This is a creation in Article, where the information may have evolved or changed.
This semester selected "Introduction to Distributed Systems", the experimental part and the MIT 6.824 Spring 20,151, please poke, plus for me very difficult pre-class reading and after-school assignments, the pressure is huge: (
The experiment is divided into 5 parts, according to the TA's previous grading, the difficulty is linear increment.
Since the code provided by MIT is written by the go language, before embarking on the experiment, you need to know about go, I'm using an INTRODUCTION-to- programming in Go link, a thin booklet that can quickly understand the basic syntax of the go language.
6.824 Lab 1:mapreduce
Experimental requirements, part 1 needs to complete a complete word count program in the map function and the reduce function, the first step is of course read the code provided, the Mapreduce.go in the Runsingle () process to understand, Knowing what the map function and the input and output of the reduce function are, Part 1 basically does.
I drew it. Runsingle () Simple flowchart, take nmap=3,nreduce=2 as an example, enter a text file, and finally output the word count result.
(Note the difference between the blue and black lines of the reduce () stage, which is a trick I really like in Word count)
The original MapReduce is not very mysterious. Of course, this is just a single-threaded sequential execution of Word Count.
Part ii:distributing MapReduce Jobs
This part uses the single-machine multithreaded simulation distributed MapReduce, mainly completes the mapreduce/master.go in the Runmaster () function. This part needs to use the Goroutine and the channel, this is also the go language powerful place, has the goroutine and the channel, the multi-threaded threshold no longer unattainable (at least for me),
The Word count process is the same as part 1:split, map, reduce, Merge, except that the Map and reduce phases at this time require runmaster () to be assigned to each worker, as to how the job is assigned, fault Tolerance is the question we need to consider.

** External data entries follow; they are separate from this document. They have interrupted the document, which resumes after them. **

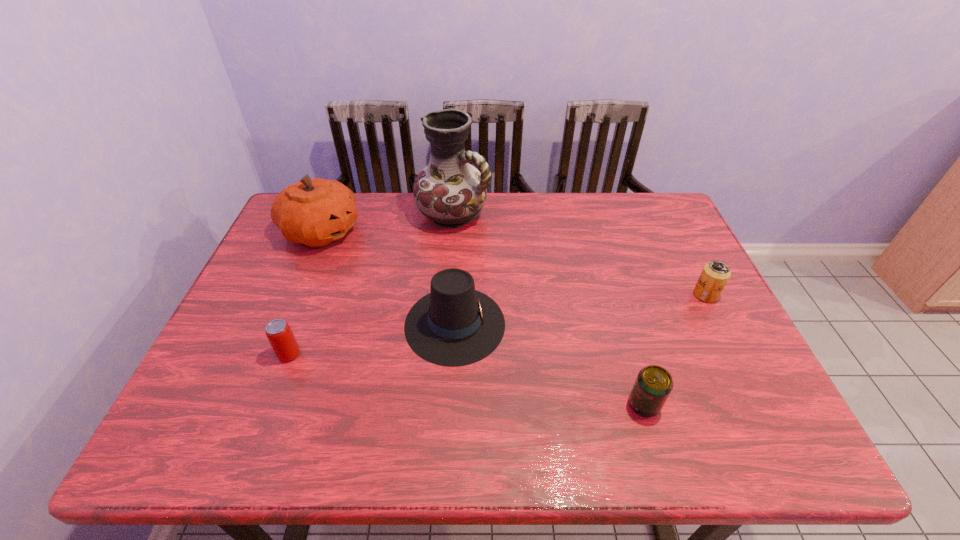
This screenshot has height=540, width=960. Find the location of `blank space that satisfies the following two spatial constraints: 1. on the back side of the fifth object from left to right; 2. on the front-facing side of the pumpkin`. blank space that satisfies the following two spatial constraints: 1. on the back side of the fifth object from left to right; 2. on the front-facing side of the pumpkin is located at coordinates (593, 231).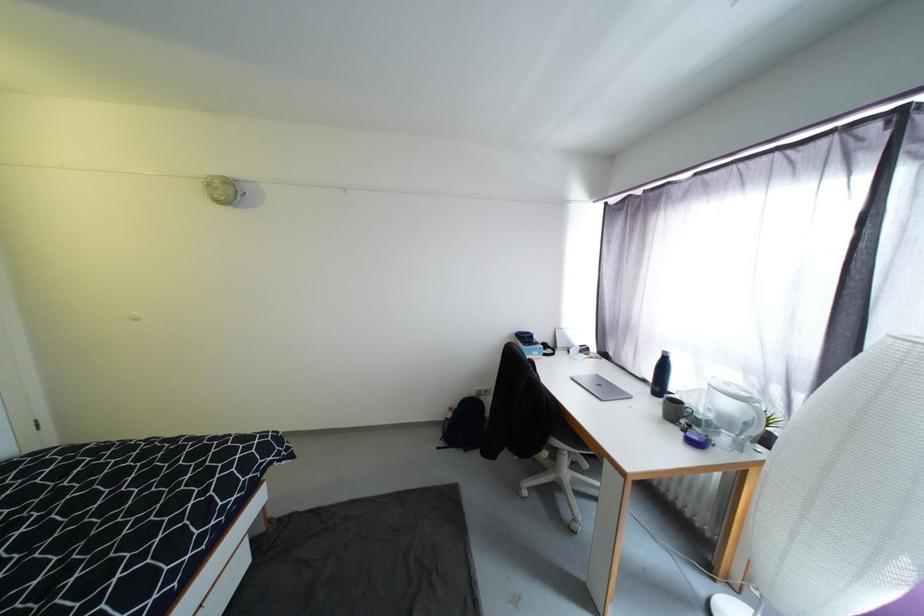
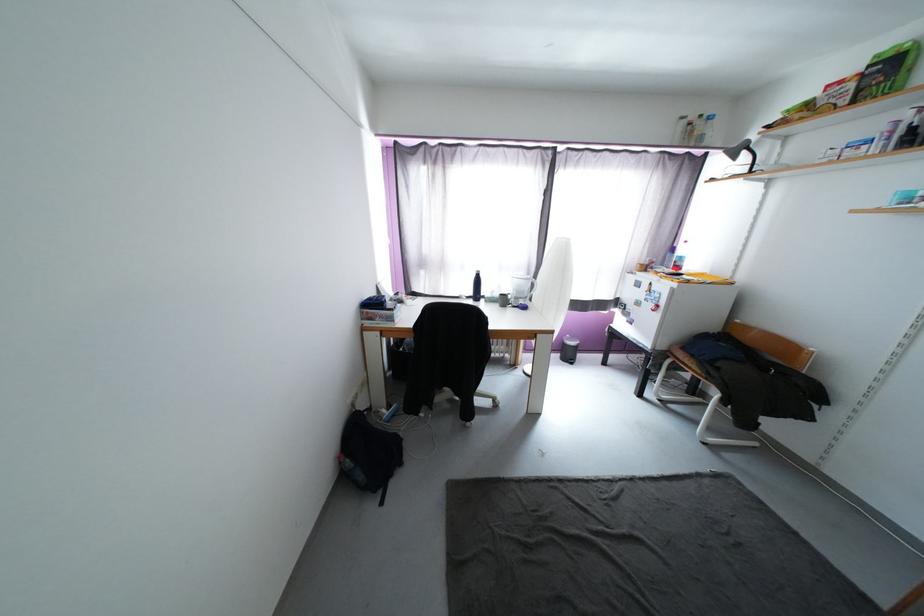
Where in the second image is the point corresponding to [452,428] from the first image?

(367, 479)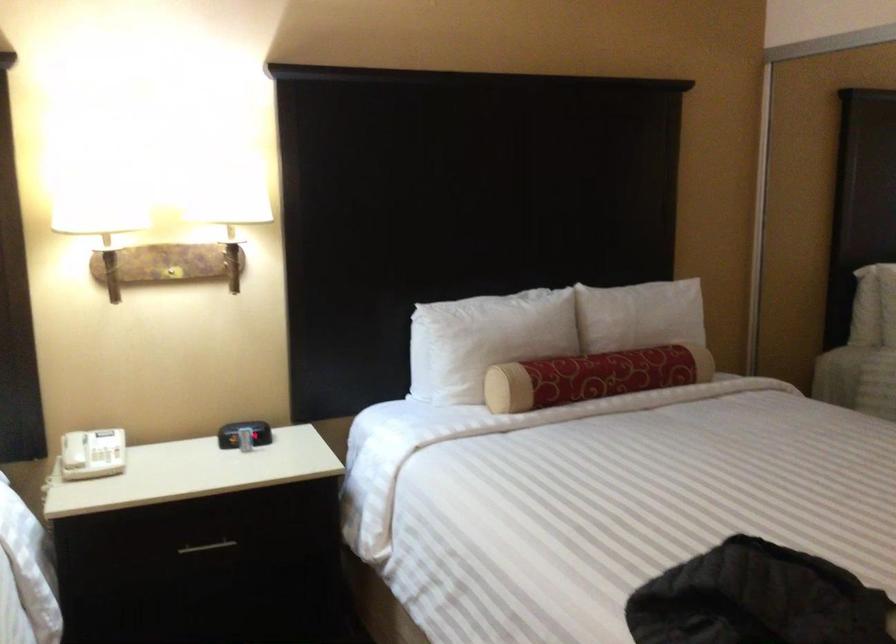
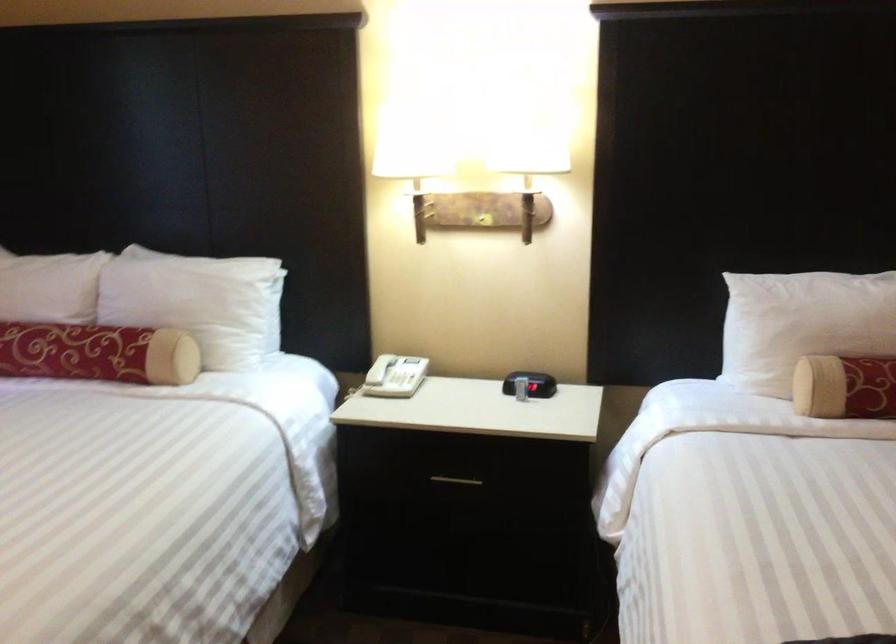
Find the pixel in the second image that matches (168,276) in the first image.

(483, 220)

My train of thought was mainly Modify the MapReduce struct to keep track of any additional state (e.g., the set of available workers) Words, so I constructed a availableworkers in the struct mapreduce to record the idle workers at some point, and for each job (Mapjob or Reducejob), Master either assigns it to a worker that is idle in availableworkers, or is assigned to a newly registered worker in Mr.registerchannel.
As for Part 3, when I was testing the portion 2 code, I found parts 3 also passed the test. 冏 ...
In summary , although part 2, 3 code passed the test, which still has a key place to be improved, for a job, master when the decision is assigned to Availableworker or RegisterChannel, Note where Availableworker is the map[string] *workerinfo type, and RegisterChannel is the channel type, this ... In order to solve this problem, I had to add a time lock =.= always felt that this method is not beautiful ... Wait for me to chew go grammar and see if there is any good way to do it.
Note: Collaboration policy explicitly mentions "Do not publish your code or made it available to the future 6.824 students–for Example. Your code visible on GitHub. So, I don't share code anymore.